Nicolas Sarkozy s'est fait élire Président de la République en annonçant qu'il disait avant l'élection tout ce qu'il ferait après. Son programme en bandoulière, il a donc été élu. Il a maintenant beaucoup à faire, et ses ministres doivent enchaîner les réformes. Mais la quantité ne doit pas les pousser à bâcler chacune d'entre elle, et à ne les accomplir à moitié. Les mois passent, et chaque texte de loi semble comporter sa part de renonciation. Ce n'est pourtant pas cela qui contentera les opposants politiques du gouvernement, ni ce qui favorisera la popularité. Personne ne l'ignorait, mettre en œuvre un tel programme garantissait l'impopularité, même si le gouvernement avait toute la légitimité pour le faire. Or accomplir ces réformes à moitié ne protège nullement de l'impopularité, au contraire, cela la renforce dans la mesure où cela provoque une déception chez ceux qui ont voulu leur pleine application effective, et surtout, l'intérêt général souffre de ne voir appliqué que des mesures affaiblies lorsque la France aurait besoin de changements plus profonds.

C'est par exemple ce qu'il s'est passé lors de la réforme des universités menées à l'été 2007 par Valérie Pécresse.

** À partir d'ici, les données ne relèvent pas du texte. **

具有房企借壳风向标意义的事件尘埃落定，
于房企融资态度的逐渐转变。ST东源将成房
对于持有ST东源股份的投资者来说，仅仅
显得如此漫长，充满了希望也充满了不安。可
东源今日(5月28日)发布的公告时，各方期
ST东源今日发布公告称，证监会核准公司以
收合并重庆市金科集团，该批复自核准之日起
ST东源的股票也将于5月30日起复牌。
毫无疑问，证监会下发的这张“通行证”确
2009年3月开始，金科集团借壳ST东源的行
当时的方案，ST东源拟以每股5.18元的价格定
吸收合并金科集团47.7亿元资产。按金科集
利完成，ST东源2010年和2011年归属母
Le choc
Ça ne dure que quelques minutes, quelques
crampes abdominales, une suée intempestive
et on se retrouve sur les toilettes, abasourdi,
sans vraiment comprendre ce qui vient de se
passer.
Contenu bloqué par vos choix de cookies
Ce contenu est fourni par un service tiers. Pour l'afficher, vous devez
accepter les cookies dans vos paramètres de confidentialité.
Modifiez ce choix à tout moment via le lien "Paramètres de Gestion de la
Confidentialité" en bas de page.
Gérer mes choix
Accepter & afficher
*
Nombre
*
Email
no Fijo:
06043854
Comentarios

Elle n'a fait que proposer des mesures timides d'orientation des étudiants, sans jamais se poser la question de la sélection des étudiants au premier cycle, ou d'assumer le fait de privilégier des universités par rapport à d'autres, faisant ainsi persister le mythe selon les diplômes de toutes les universités se valent. Même avec les changements tièdes qui ont été apportés (tels que le renforcement des compétences des présidents d'université), des étudiants ont trouvé le moyen de créer de l'agitation, bloquant les facultés pour une énième fois (la fois précédente étant lors de l'élection de Nicolas Sarkozy, avant même la mise en place du gouvernement). A ce niveau là, réduire vraiment la taille des conseils d'administration des universités n'aurait pas favorisé une plus grande protestation, et aurait vraiment bénéficié aux universités.

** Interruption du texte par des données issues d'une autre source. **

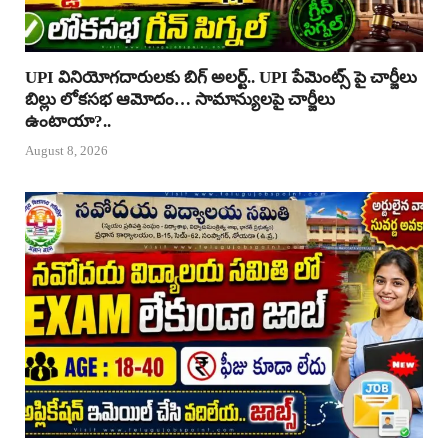
UPI వినియోగదారులకు బిగ్ అలర్ట్.. UPI పేమెంట్స్ పై చార్జీలు
బిల్లు లోకసభ ఆమోదం… సామాన్యులపై చార్జీలు
ఉంటాయా?..
August 8, 2026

Autre exemple : le service minimum. Bien que nécessaire depuis longtemps, il a été fait de façon assez faible. Il ne consiste qu'en la déclaration à l'avance des grévistes, et le vote à bulletin secret sur la poursuite de la grève au bout de huit jours. Et ce, uniquement dans les transports en commun. Pourtant, l'ensemble des services publics est géré par l'État car la France ne peut justement pas se permettre de les voir s'interrompre. La conséquence n'en est pas tirée, en réglementant la grève sans se donner d'en limiter véritablement les effets pour la population.

Ces reculs n'interviennent pas uniquement dans le domaine de la politique intérieure. Ainsi, la volonté de Nicolas Sarkozy de faire supprimer de la constitution l'approbation obligatoire par référendum de chaque nouvelle adhésion à l'Union Européenne apparait comme un volte-face facilitant grandement l'arrivée de la Turquie au sein de cette dernière. Pourtant, le candidat Nicolas Sarkozy s'était montré catégorique sur le sujet : pas d'adhésion sur la Turquie, quelles qu'en soient les modalités. Or les discussions relatives à cette adhésion. N'est-ce pas irresponsable de laisser les Turcs espérer lorsque l'on prévoit de leur barrer l'accès à l'Union Européenne au dernier moment ? Il n'y a d'ailleurs aucune certitude sur le fait que Nicolas Sarkozy soit encore au pouvoir à ce moment-là. En fait, toute l'opération se révèle être un renoncement total de la part du Président de la République.

En fin de compte, le sarkozysme devient une nouvelle voie, originale, si on la considère comme étant l'héritière de la volonté de changement affiché par le candidat de l'UMP pendant la campagne présidentielle, plutôt que la gestion à vue menée dans une certaine mesure. Car alors que les reculs s'enchaînent, la majorité perd son temps avec des lubies absurdes telles que la suppression de la publicité à la télévision publique. Il reste certes encore beaucoup de temps pour appliquer le programme présidentiel dans son intégralité, mais il serait utile de le faire au plus vite.